■ WHAT IS BEING ASKED
Extract the lines from the first one in the records below through the line containing "I don't wanna be another wave in the ocean (I", keeping both ends and leaving out any pictures.

[Saved data entries]
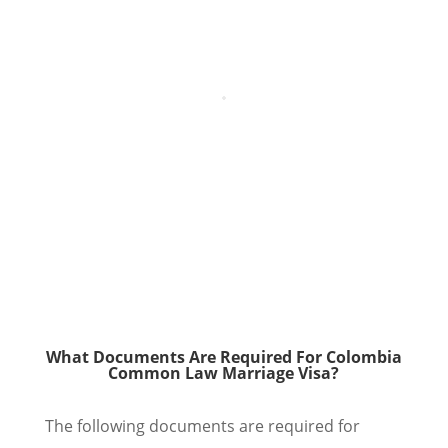
What Documents Are Required For Colombia
Common Law Marriage Visa?
The following documents are required for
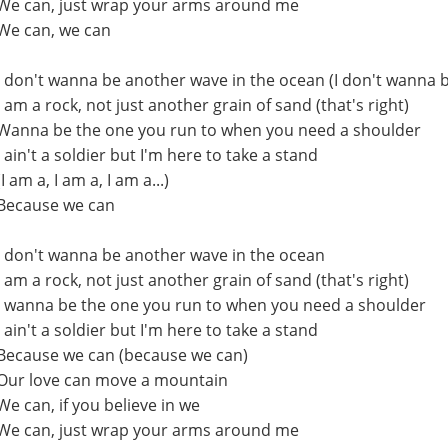
We can, just wrap your arms around me
We can, we can
I don't wanna be another wave in the ocean (I don't wanna 
I am a rock, not just another grain of sand (that's right)
Wanna be the one you run to when you need a shoulder
I ain't a soldier but I'm here to take a stand
(I am a, I am a, I am a...)
Because we can
I don't wanna be another wave in the ocean
I am a rock, not just another grain of sand (that's right)
I wanna be the one you run to when you need a shoulder
I ain't a soldier but I'm here to take a stand
Because we can (because we can)
Our love can move a mountain
We can, if you believe in we
We can, just wrap your arms around me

■ EXERCISE ANSWER
What Documents Are Required For Colombia
Common Law Marriage Visa?
The following documents are required for
We can, just wrap your arms around me
We can, we can
I don't wanna be another wave in the ocean (I don't wanna 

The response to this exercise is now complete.